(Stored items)
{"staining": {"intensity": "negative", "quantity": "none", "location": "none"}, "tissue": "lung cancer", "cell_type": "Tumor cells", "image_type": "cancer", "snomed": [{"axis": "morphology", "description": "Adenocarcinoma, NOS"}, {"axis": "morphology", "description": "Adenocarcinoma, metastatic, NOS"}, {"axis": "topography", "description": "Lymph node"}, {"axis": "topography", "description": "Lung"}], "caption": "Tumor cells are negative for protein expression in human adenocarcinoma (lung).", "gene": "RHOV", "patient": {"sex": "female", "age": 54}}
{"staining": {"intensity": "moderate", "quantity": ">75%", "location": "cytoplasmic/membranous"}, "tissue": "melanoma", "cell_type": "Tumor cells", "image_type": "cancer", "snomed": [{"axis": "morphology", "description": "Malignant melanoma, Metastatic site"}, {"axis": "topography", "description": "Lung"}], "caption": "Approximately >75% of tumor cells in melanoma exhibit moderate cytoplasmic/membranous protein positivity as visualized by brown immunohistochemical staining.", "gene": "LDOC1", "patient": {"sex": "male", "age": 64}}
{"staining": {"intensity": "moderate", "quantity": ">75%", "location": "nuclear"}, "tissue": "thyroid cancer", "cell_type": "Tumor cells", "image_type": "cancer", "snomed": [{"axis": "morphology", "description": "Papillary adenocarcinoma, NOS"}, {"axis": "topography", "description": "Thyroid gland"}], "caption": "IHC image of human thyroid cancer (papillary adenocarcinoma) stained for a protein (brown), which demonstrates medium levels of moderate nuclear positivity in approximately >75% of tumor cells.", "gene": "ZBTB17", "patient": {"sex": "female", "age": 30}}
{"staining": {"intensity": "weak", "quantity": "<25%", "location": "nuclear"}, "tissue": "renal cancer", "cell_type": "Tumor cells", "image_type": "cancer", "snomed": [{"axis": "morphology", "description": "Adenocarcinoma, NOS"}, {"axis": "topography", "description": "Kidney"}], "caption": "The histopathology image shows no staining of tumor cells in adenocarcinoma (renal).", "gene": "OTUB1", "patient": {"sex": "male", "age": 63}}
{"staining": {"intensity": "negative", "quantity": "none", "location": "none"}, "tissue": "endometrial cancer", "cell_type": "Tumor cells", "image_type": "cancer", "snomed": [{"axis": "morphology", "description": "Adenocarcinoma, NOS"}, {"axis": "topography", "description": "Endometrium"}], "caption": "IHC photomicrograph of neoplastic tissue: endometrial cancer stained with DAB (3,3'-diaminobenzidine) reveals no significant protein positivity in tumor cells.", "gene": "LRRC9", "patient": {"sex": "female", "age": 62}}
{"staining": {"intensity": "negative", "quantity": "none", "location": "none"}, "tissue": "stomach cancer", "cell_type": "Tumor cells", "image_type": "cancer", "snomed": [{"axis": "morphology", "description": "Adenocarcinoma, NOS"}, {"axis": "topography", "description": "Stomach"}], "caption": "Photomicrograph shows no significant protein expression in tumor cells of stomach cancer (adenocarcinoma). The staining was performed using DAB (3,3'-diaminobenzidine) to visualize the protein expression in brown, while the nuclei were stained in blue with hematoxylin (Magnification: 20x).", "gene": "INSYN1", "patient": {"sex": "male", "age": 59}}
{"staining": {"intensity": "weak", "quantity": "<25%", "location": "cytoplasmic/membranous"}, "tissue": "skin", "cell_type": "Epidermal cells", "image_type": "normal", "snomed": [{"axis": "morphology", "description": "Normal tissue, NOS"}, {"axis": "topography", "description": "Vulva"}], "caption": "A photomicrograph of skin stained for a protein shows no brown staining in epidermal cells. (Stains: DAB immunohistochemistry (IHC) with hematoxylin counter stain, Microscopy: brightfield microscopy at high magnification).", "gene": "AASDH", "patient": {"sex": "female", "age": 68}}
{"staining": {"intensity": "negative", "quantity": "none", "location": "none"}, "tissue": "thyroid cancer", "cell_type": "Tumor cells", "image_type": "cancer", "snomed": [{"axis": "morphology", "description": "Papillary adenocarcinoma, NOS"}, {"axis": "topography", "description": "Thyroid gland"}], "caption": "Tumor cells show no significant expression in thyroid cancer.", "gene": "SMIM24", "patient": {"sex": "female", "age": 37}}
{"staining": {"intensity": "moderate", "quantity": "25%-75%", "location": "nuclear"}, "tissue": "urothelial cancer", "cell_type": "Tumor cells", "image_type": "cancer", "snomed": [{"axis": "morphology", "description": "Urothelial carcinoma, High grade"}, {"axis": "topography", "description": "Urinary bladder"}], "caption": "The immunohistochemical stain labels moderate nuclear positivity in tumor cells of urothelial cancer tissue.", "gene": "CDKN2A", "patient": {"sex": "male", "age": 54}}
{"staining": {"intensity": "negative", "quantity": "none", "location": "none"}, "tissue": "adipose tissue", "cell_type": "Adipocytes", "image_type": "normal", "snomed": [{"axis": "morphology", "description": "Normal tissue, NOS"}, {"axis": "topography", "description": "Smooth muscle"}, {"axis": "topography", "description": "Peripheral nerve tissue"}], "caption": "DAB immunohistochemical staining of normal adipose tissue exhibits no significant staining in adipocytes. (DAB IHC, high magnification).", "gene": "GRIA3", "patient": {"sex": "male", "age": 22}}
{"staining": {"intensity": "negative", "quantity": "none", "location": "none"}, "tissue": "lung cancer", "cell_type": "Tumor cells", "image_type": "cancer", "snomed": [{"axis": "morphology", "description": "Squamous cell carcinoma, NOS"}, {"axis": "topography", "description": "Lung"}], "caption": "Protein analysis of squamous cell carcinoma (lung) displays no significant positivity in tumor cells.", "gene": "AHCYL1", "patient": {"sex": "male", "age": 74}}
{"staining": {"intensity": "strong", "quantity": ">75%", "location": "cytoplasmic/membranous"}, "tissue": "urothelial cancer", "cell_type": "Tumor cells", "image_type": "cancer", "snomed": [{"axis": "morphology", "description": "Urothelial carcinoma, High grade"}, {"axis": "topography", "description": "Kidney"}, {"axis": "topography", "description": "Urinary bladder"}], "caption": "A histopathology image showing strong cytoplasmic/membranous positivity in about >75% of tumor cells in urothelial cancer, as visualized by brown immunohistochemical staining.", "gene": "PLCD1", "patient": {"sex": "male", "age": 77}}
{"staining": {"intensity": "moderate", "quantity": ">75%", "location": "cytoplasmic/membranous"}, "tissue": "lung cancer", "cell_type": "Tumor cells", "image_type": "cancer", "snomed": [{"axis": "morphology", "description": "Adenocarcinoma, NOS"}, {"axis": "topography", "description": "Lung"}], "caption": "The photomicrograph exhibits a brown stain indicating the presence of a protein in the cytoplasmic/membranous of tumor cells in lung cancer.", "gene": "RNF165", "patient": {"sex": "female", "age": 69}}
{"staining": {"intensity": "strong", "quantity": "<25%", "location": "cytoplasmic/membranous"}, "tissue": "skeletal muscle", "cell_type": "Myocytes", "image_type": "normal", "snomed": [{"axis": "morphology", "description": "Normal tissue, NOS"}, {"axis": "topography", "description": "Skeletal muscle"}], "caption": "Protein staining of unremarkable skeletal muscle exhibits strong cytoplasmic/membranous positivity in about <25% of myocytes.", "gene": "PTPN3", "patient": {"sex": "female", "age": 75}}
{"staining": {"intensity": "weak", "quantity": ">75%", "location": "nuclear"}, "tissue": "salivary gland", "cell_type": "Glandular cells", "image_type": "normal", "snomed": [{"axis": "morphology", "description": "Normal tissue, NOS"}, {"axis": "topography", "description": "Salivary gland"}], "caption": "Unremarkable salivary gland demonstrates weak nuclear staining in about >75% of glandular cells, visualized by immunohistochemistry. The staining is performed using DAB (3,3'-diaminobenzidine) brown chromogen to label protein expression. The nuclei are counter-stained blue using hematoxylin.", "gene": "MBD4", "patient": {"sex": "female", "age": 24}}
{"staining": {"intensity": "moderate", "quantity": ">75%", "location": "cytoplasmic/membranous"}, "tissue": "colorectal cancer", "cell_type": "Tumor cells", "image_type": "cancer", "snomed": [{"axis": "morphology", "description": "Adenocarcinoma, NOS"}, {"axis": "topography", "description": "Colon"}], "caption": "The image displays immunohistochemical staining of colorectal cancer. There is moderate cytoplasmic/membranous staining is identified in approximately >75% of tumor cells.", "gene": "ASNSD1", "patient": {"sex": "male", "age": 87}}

- [EXERCISE]
The response must hold only the lines above from the line with "staining of normal" through the line with "histopathology image showing", each copied exactly, both ends kept.

- [RESULT FOR THIS EXERCISE]
{"staining": {"intensity": "negative", "quantity": "none", "location": "none"}, "tissue": "adipose tissue", "cell_type": "Adipocytes", "image_type": "normal", "snomed": [{"axis": "morphology", "description": "Normal tissue, NOS"}, {"axis": "topography", "description": "Smooth muscle"}, {"axis": "topography", "description": "Peripheral nerve tissue"}], "caption": "DAB immunohistochemical staining of normal adipose tissue exhibits no significant staining in adipocytes. (DAB IHC, high magnification).", "gene": "GRIA3", "patient": {"sex": "male", "age": 22}}
{"staining": {"intensity": "negative", "quantity": "none", "location": "none"}, "tissue": "lung cancer", "cell_type": "Tumor cells", "image_type": "cancer", "snomed": [{"axis": "morphology", "description": "Squamous cell carcinoma, NOS"}, {"axis": "topography", "description": "Lung"}], "caption": "Protein analysis of squamous cell carcinoma (lung) displays no significant positivity in tumor cells.", "gene": "AHCYL1", "patient": {"sex": "male", "age": 74}}
{"staining": {"intensity": "strong", "quantity": ">75%", "location": "cytoplasmic/membranous"}, "tissue": "urothelial cancer", "cell_type": "Tumor cells", "image_type": "cancer", "snomed": [{"axis": "morphology", "description": "Urothelial carcinoma, High grade"}, {"axis": "topography", "description": "Kidney"}, {"axis": "topography", "description": "Urinary bladder"}], "caption": "A histopathology image showing strong cytoplasmic/membranous positivity in about >75% of tumor cells in urothelial cancer, as visualized by brown immunohistochemical staining.", "gene": "PLCD1", "patient": {"sex": "male", "age": 77}}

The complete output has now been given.